Roma, 19 mar. (Adnkronos Salute) - Un ritardo medio superiore ai 15 anni per la diagnosi della malattia di Anderson Fabry: 13 anni per gli uomini e 18 per le donne. E' quanto emerge dai dati della letteratura medica internazionale che testimonia quanto ci sia ancora da fare nel campo della diagnosi tempestiva per questa malattia rara. Una patologia genetica dovuta alla carenza di un enzima, che provoca danni al rene, al cuore e al sistema nervoso, con un conseguente considerevole peggioramento della qualità di vita delle persone che ne vengono colpite. In Italia sono circa 500 quelle che hanno ricevuto una diagnosi.
Di questa malattia, della sua diagnosi e trattamento si parlerà il prossimo 21 e 22 marzo a Roma in occasione del '3° Fabry Expert Lounge'. Un appuntamento scientifico biennale - realizzato con il supporto non condizionato di Genzyme, società del gruppo Sanofi - che vede riuniti i massimi esperti internazionali per condividere gli ultimi aggiornamenti sulla patologia. "Il pregio di appuntamenti scientifici come il Fabry Lounge è quello di poter riunire i massimi esperti della malattia che possono dialogare tra di loro ed i partecipanti", spiega Alessandro Burlina, direttore dell'Unità operativa complessa di neurologia dell'ospedale San Bassiano di Bassano del Grappa (Vicenza), esperto in malattie neurometaboliche ereditarie ed unico italiano presente nel comitato scientifico del congresso.

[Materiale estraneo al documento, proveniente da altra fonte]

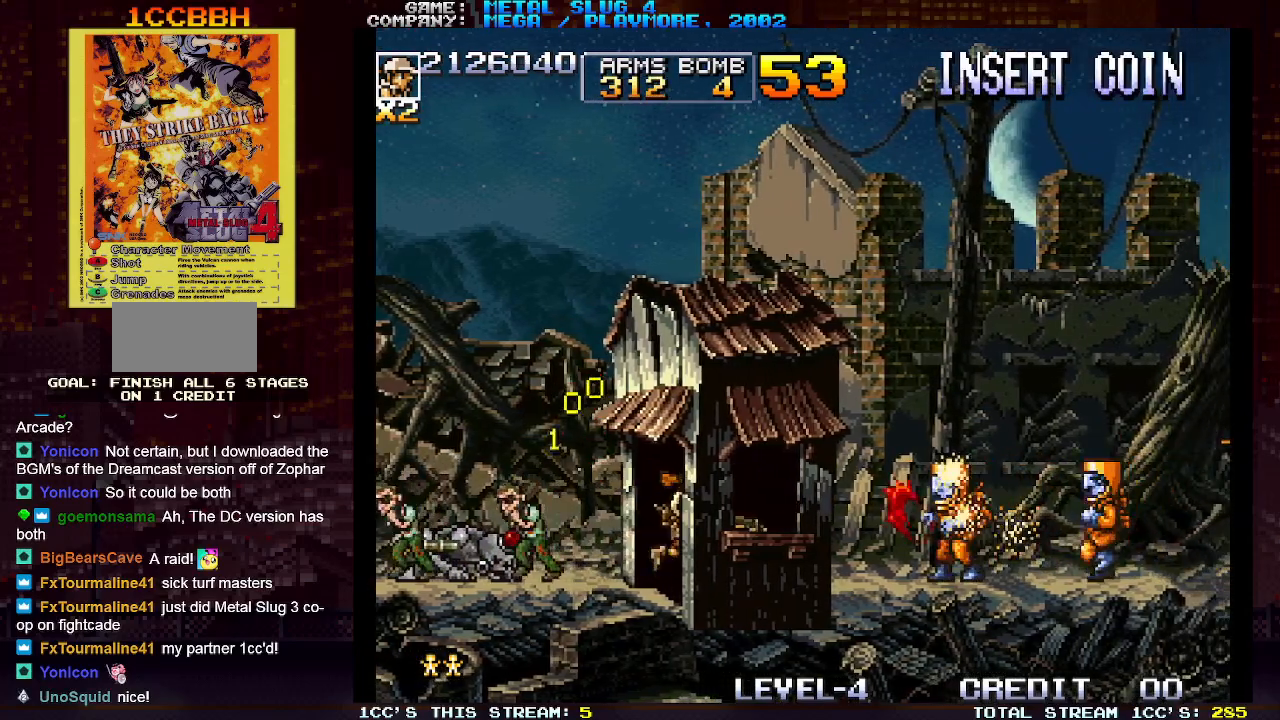
{"buttons": ["SQUARE"], "left_stick": "down", "events": [[133, "SQUARE", "down"], [233, "SQUARE", "up"], [317, "SQUARE", "down"], [400, "SQUARE", "up"], [450, "left_stick", "down"], [483, "SQUARE", "down"]]}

"La malattia di Anderson-Fabry - continua - è stata a lungo studiata dai colleghi nefrologi e cardiologi. Sono fiero di poter dire che l'interesse per le complicanze neurologiche della malattia, che riguardano sia il sistema nervoso che periferico, è progressivamente aumentato nel tempo e trova maggior spazio in questi convegni internazionali". Particolare attenzione in questa due giorni sarà dedicata al tema della diagnosi tempestiva realizzabile attraverso lo screening mirato della popolazione a rischio: di quei pazienti cioè che presentano problemi nefrologici, neurologici e cardiaci, che potrebbero essere riconducibili alla malattia di Anderson-Fabry. (segue)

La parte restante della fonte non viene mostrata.